▶ [Task description]: Filter these entries so that only lines with the word "Association" remain.

▶ [Extracted entries]:
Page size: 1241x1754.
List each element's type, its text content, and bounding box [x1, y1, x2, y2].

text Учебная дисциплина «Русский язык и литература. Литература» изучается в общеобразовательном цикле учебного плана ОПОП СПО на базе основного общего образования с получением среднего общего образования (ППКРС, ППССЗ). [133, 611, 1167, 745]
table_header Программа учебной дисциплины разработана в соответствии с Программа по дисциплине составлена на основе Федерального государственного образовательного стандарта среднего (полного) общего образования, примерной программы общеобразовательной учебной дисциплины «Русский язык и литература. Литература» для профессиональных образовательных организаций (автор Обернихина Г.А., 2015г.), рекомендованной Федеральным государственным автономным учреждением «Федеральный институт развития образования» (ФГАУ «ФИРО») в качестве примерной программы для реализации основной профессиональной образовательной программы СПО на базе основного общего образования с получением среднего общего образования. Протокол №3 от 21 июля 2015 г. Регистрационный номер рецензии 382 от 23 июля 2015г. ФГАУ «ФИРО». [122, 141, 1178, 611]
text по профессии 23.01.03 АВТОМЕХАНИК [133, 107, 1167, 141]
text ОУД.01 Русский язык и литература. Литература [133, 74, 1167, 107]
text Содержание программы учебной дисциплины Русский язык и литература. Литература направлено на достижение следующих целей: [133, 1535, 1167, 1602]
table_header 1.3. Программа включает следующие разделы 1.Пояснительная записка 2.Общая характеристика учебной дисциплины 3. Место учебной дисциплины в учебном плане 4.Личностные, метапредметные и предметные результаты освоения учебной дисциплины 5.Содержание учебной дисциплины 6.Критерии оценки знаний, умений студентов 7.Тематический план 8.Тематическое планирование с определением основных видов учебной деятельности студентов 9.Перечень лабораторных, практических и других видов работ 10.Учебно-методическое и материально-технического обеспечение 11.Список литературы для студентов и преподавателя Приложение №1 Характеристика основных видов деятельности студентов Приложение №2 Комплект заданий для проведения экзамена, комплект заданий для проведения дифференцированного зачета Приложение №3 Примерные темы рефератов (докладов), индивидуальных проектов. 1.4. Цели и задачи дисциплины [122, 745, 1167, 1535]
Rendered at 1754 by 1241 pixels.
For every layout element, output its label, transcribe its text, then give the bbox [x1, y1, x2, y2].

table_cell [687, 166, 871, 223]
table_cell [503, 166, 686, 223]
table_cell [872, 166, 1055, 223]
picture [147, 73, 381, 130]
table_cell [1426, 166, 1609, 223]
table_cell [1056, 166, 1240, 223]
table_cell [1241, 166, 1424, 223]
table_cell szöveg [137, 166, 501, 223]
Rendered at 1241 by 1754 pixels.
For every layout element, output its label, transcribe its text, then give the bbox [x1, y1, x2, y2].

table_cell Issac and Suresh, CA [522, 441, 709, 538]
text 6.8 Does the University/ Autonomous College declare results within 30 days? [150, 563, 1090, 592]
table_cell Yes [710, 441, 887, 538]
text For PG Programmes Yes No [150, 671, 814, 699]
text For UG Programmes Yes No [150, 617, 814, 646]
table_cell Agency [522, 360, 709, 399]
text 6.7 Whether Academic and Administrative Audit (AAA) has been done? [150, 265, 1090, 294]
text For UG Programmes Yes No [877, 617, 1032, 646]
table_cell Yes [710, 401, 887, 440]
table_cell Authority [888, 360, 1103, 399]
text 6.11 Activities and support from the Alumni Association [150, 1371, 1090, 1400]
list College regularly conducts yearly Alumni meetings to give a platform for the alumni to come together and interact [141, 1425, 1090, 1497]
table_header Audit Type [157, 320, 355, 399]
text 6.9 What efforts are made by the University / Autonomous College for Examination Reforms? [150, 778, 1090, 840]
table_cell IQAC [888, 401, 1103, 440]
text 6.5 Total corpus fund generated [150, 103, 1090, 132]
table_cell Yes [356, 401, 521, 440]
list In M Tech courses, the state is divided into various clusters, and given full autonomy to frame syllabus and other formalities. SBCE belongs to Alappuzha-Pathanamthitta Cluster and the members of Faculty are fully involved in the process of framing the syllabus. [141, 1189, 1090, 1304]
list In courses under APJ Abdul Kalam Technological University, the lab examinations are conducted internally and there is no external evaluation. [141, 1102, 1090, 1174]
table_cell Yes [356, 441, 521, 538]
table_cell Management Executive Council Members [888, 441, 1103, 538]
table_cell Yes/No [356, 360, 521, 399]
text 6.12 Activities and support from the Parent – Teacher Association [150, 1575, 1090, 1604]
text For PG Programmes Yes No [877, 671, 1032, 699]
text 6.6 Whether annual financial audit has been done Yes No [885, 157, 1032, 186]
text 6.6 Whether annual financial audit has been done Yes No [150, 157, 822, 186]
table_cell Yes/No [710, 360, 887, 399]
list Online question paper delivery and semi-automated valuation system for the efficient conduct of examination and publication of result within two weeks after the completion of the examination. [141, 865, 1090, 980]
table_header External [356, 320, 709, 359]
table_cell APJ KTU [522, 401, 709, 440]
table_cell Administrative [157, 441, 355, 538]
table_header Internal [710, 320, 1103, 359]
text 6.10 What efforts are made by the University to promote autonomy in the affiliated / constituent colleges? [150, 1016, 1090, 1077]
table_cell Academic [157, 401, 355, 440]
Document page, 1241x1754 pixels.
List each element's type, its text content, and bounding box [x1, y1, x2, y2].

▶ [Result of the task]:
text 6.11 Activities and support from the Alumni Association [150, 1371, 1090, 1400]
text 6.12 Activities and support from the Parent – Teacher Association [150, 1575, 1090, 1604]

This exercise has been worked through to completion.